Start of TEXT BLOCK

Keywords

1 Introduction

Video analysis has become an active research topic in Computer Science with application in robotics, video surveillance, pose estimation, human computer interaction, etc. One of the first step in all these video applications is the background/foreground subtraction of the scene. Nevertheless, performing this task, in an automatic way, remains an important and difficult challenge.

A common way to perform background subtraction is to train a model with images while their are appearing, and then use the last one for testing if it is adjusted to the model. Another simpler strategy is to compute the difference between the current frame and the last one. Modern change detection algorithms are generally split into three parts [16]: first, a background model of the scene is created and periodically updated by analyzing frames from the video sequence. Then, preliminary foreground/background segmentation labels (or probabilities) are assigned to all pixels of every new frame based on their similarity to the model. Finally, regularization is used to combine information from neighboring pixels and to make sure uniform regions are assigned homogeneous labels. Because of the wide range of possible scenarios and the parameters that control model sensitivity, the foreground/background segmentation can be very difficult to obtain in some cases, especially when illumination variations, dynamic background elements and camouflaged objects are all present in a scene at the same time.

In this paper we present a novel background subtraction algorithm based on motion change detection through optical flow integration. Our algorithm computes a set of trajectories from the velocity field described by the optical flow. The resulting set of trajectories are used to extract the background/foreground of the video stream. Additionally, they provide a model of the foreground objects characterized by their punctual velocity, curvature and torsion which could represent useful features for several applications, such as video surveillance.

2 Vector Fields

Vector fields are classified by its time dependency in two main groups, steady and unsteady vector fields. Steady vector fields represent time-independent flows (e.g. laminar flows) while the unsteady or time-dependent (e.g. turbulent flows) case are the most complex and represent the changes of the flow over the space-time domain.

End of TEXT BLOCK
Start of DATASET EXTRACT

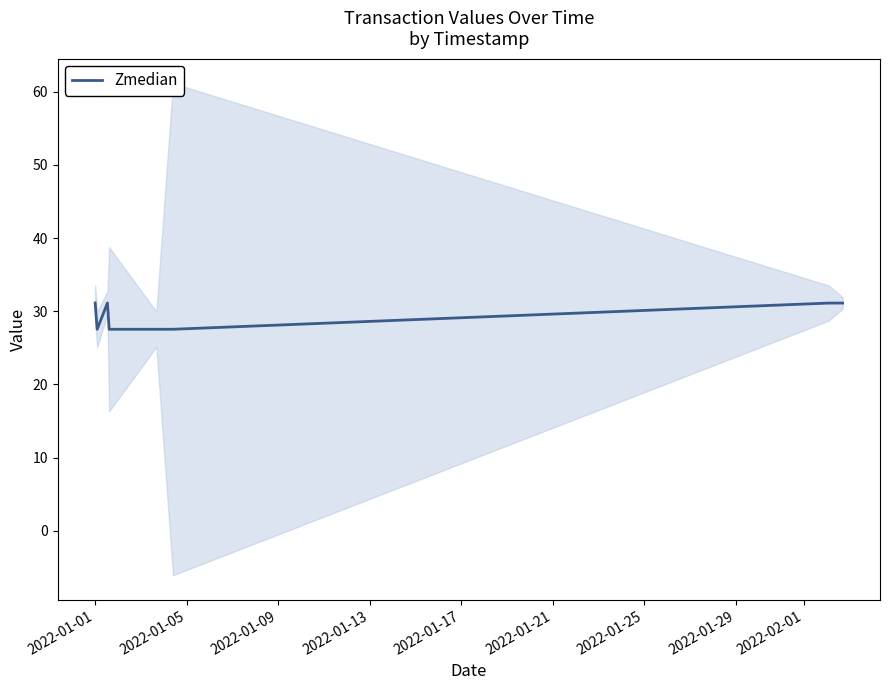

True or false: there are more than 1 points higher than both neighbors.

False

End of DATASET EXTRACT

» DIRECTIONS: Copy out the passage on background subtraction and vector fields in full, word for word. The listing is not needed for this work.

» SOLUTION FOR THIS EXERCISE:
Keywords

1 Introduction

Video analysis has become an active research topic in Computer Science with application in robotics, video surveillance, pose estimation, human computer interaction, etc. One of the first step in all these video applications is the background/foreground subtraction of the scene. Nevertheless, performing this task, in an automatic way, remains an important and difficult challenge.

A common way to perform background subtraction is to train a model with images while their are appearing, and then use the last one for testing if it is adjusted to the model. Another simpler strategy is to compute the difference between the current frame and the last one. Modern change detection algorithms are generally split into three parts [16]: first, a background model of the scene is created and periodically updated by analyzing frames from the video sequence. Then, preliminary foreground/background segmentation labels (or probabilities) are assigned to all pixels of every new frame based on their similarity to the model. Finally, regularization is used to combine information from neighboring pixels and to make sure uniform regions are assigned homogeneous labels. Because of the wide range of possible scenarios and the parameters that control model sensitivity, the foreground/background segmentation can be very difficult to obtain in some cases, especially when illumination variations, dynamic background elements and camouflaged objects are all present in a scene at the same time.

In this paper we present a novel background subtraction algorithm based on motion change detection through optical flow integration. Our algorithm computes a set of trajectories from the velocity field described by the optical flow. The resulting set of trajectories are used to extract the background/foreground of the video stream. Additionally, they provide a model of the foreground objects characterized by their punctual velocity, curvature and torsion which could represent useful features for several applications, such as video surveillance.

2 Vector Fields

Vector fields are classified by its time dependency in two main groups, steady and unsteady vector fields. Steady vector fields represent time-independent flows (e.g. laminar flows) while the unsteady or time-dependent (e.g. turbulent flows) case are the most complex and represent the changes of the flow over the space-time domain.